Administration of Most Closely HLA-Matched Multivirus-Specific T Cells for the Treatment of EBV, CMV, AdV, HHV6, and BKV Post Allogeneic Hematopoietic Stem Cell Transplant

Viral infections remain a significant cause of morbidity and mortality after allogeneic hematopoietic stem cell transplantation (HSCT). Adoptive immunotherapy with donor-derived virus-specific T cells (VSTs) has proven safe and effective for the prophylaxis and treatment of EBV, CMV, AdV, BKV and HHV-6 infections post-HSCT. However, broader application is restricted by the time taken to prepare patient-specific products and the lack of virus-specific T cell precursors in cord blood and seronegative donors. Thus, to assess whether 3^rd party multivirus-directed VSTs could produce clinical benefit when administered as an “off the shelf” product to allogeneic HSCT recipients with refractory BKV, EBV, CMV, AdV and/or HHV-6 infections we initiated a Phase II clinical trial and now report interim results for 22 patients infused to date. We prepared a bank of 58 VST lines from individuals with common HLA polymorphisms by exposing donor PBMCs (3x10⁷) to overlapping peptide libraries spanning AdV (Hexon, Penton), EBV (LMP2, EBNA1, BZLF1), CMV (pp65, IE1), BKV (Large T, VP1) and HHV-6 (U11, U14, U90) antigens followed by a 9-11 day expansion phase in a G-Rex device in the presence of IL4 and IL7. This produced a mean of 4.2±1x10⁸VSTs that were polyclonal, comprising both CD4+ (61±2.4%) and CD8+ (34±2.1%) cells that expressed central (CD45RO+/CD62L+/CCR7+ - 43±3.9%) and effector memory markers (CD45RO+/CD62L- - 10±1%). 56/58 lines had activity against AdV, 50/58 against EBV, 35/58 against BKV, 34/58 against HHV-6, and 33/58 against CMV.  
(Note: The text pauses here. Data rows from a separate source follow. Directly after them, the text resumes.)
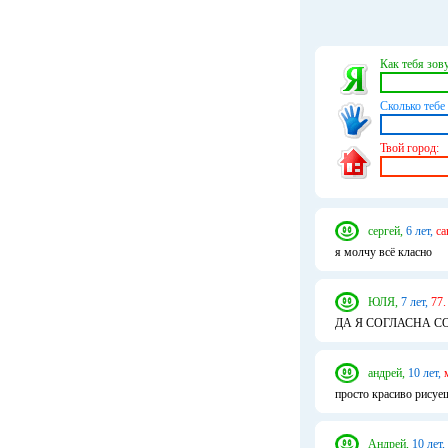
Как тебя зову
Сколько тебе 
Твой город:
сергей,
6 лет,
са
я молчу всё класно
ЮЛЯ,
7 лет,
77.
ДА Я СОГЛАСНА С
андрей,
10 лет,
просто красиво рисуе
Андрей,
10 лет,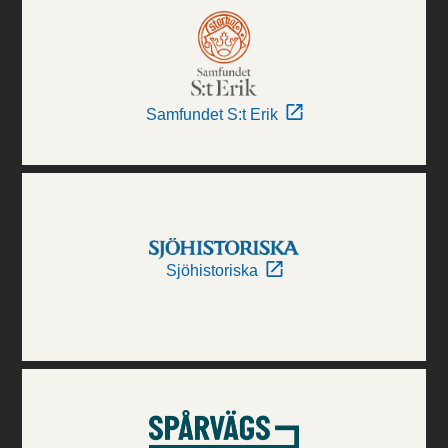
Samfundet S:t Erik
Sjöhistoriska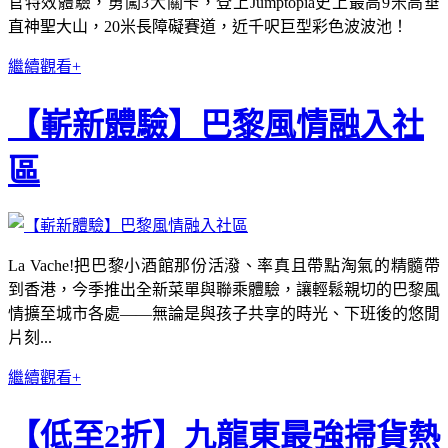
官特效體驗，勇闖3大關卡，登上Jumptopia史上最高9米高垂
直神聖大山，20米長障礙賽道，近千呎巨型彩色波波池！
繼續觀看+
【嶄新體驗】巴黎風情融入社
區
La Vache!把巴黎小酒館那份活潑、率真且帶點淘氣的精髓帶
到香港，今季推出全新菜單與聯乘體驗，讓輕鬆親切的巴黎風
情擴至城市各處——無論是與孩子共享的時光、下班後的悠閒
片刻...
繼續觀看+
【低至2折】九龍東最強掃貨熱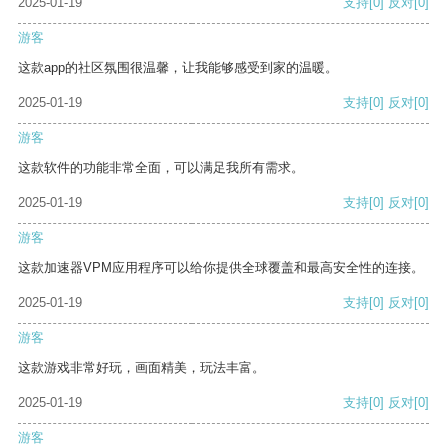
2025-01-19
支持
[0]
反对
[0]
游客
这款app的社区氛围很温馨，让我能够感受到家的温暖。
2025-01-19
支持
[0]
反对
[0]
游客
这款软件的功能非常全面，可以满足我所有需求。
2025-01-19
支持
[0]
反对
[0]
游客
这款加速器VPM应用程序可以给你提供全球覆盖和最高安全性的连接。
2025-01-19
支持
[0]
反对
[0]
游客
这款游戏非常好玩，画面精美，玩法丰富。
2025-01-19
支持
[0]
反对
[0]
游客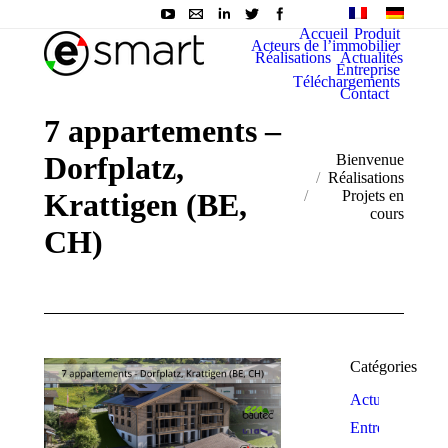
Accueil
Produit
Acteurs de l’immobilier
Réalisations
Actualités
Entreprise
Téléchargements
Contact
7 appartements –
Dorfplatz,
You are here:
Bienvenue
Réalisations
Krattigen (BE,
Projets en
cours
CH)
Catégories
Actualité
Entreprise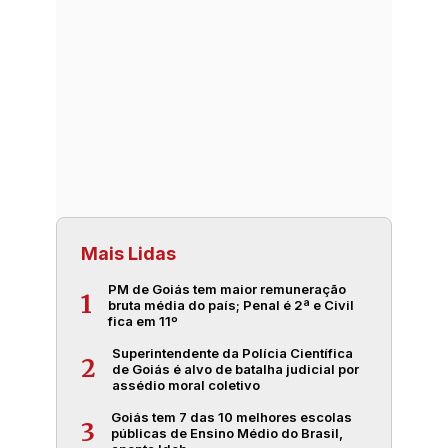
Mais Lidas
PM de Goiás tem maior remuneração
1
bruta média do país; Penal é 2ª e Civil
fica em 11º
Superintendente da Polícia Científica
2
de Goiás é alvo de batalha judicial por
assédio moral coletivo
Goiás tem 7 das 10 melhores escolas
3
públicas de Ensino Médio do Brasil,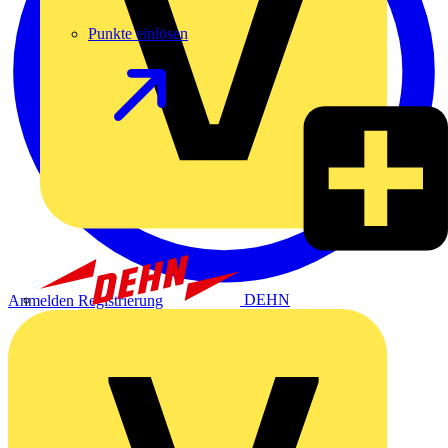
Punkte einlösen
DEHN
Anmelden
Registrierung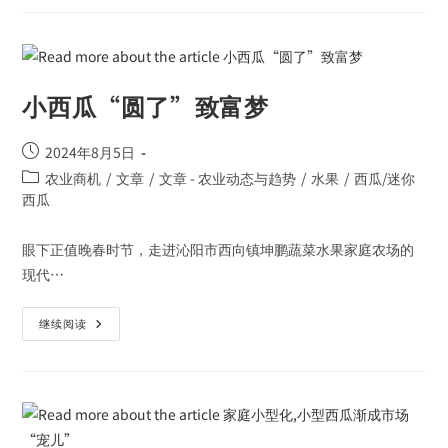
小西瓜“圆了”致富梦
2024年8月5日
农业商机
/
文章
/
文章 - 农业动态与趋势
/
水果
/
西瓜/迷你
西瓜
眼下正值晚春时节，走进沁阳市西向镇坤鹏蔬菜水果家庭农场的
现代…
继续阅读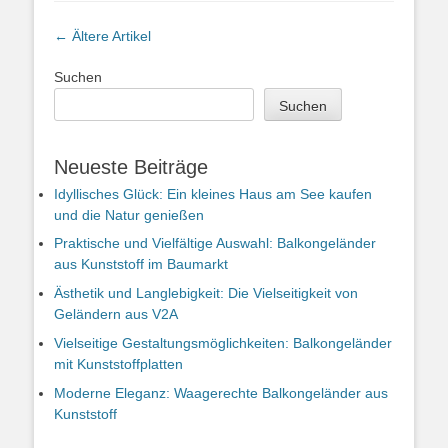
Artikel-
←
Ältere Artikel
Navigation
Suchen
Suchen
Neueste Beiträge
Idyllisches Glück: Ein kleines Haus am See kaufen
und die Natur genießen
Praktische und Vielfältige Auswahl: Balkongeländer
aus Kunststoff im Baumarkt
Ästhetik und Langlebigkeit: Die Vielseitigkeit von
Geländern aus V2A
Vielseitige Gestaltungsmöglichkeiten: Balkongeländer
mit Kunststoffplatten
Moderne Eleganz: Waagerechte Balkongeländer aus
Kunststoff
To date, 62 HSCT recipients have been screened for study participation and a potential line, based on target virus specificity through a shared allele and overall HLA match, was identified for 58. Of these, 22 patients with infections that were unresponsive to at least 2 lines of antiviral treatment have been infused (fixed dose level - 2x10⁷ VSTs/m²) with VST lines matched at 1 to 6 HLA antigens. Seventeen received just 1 infusion, while 5 patients required 2 or more infusions for sustained benefit. Eight patients received VSTs for CMV infections, including 3 cases of CMV colitis, 8 for BKV (6 for cystitis, 2 for nephritis), 1 for HHV-6, 1 for EBV-PTLD, 1 for AdV, 1 for BKV and EBV, 1 for CMV and AdV and 1 for CMV and BKV infections. There were no immediate adverse effects related to infusion. Based on viral load measurements by quantitative PCR a single VST infusion successfully controlled active infections in 19/21 evaluable patients: CMV (4 CR, 5 PR, 1NR); EBV (2 CR); AdV (1 CR, 1 NR); BKV (1 CR, 7 PR); and HHV-6 (1 PR). Of note, all 6 patients with BK hemorrhagic cystitis and 2/3 patients with CMV colitis had marked improvement/resolution of symptoms following VST treatment. In 8 subjects who responded to VST therapy we saw an increase in virus-specific T cells post-infusion. These expanded cells were confirmed to be of 3^rd party VST origin in 3 patients and persisted for up to 6 weeks post-infusion. Finally, despite the HLA disparity of VSTs and recipients, de novo GvHD occurred in only one subject, who developed Grade I skin GVHD 1 week post-infusion, which resolved with the administration of topical steroids. One additional patient had a flare of chronic skin GVHD coincident with tapering of immunosuppression and 1 patient developed a transient fever 5 hours post-infusion, which spontaneously resolved. These results demonstrate the feasibility and safety of 3^rd party multivirus-directed VSTs, generated by direct stimulation of PBMCs with synthetic peptides and administered as an “off the shelf” product. The infused cells were capable of in vivo expansion in allogeneic HSCT recipients and proved clinically effective against refractory EBV, CMV and AdV infections and also controlled HHV-6 reactivation and BKV-associated hemorrhagic cystitis.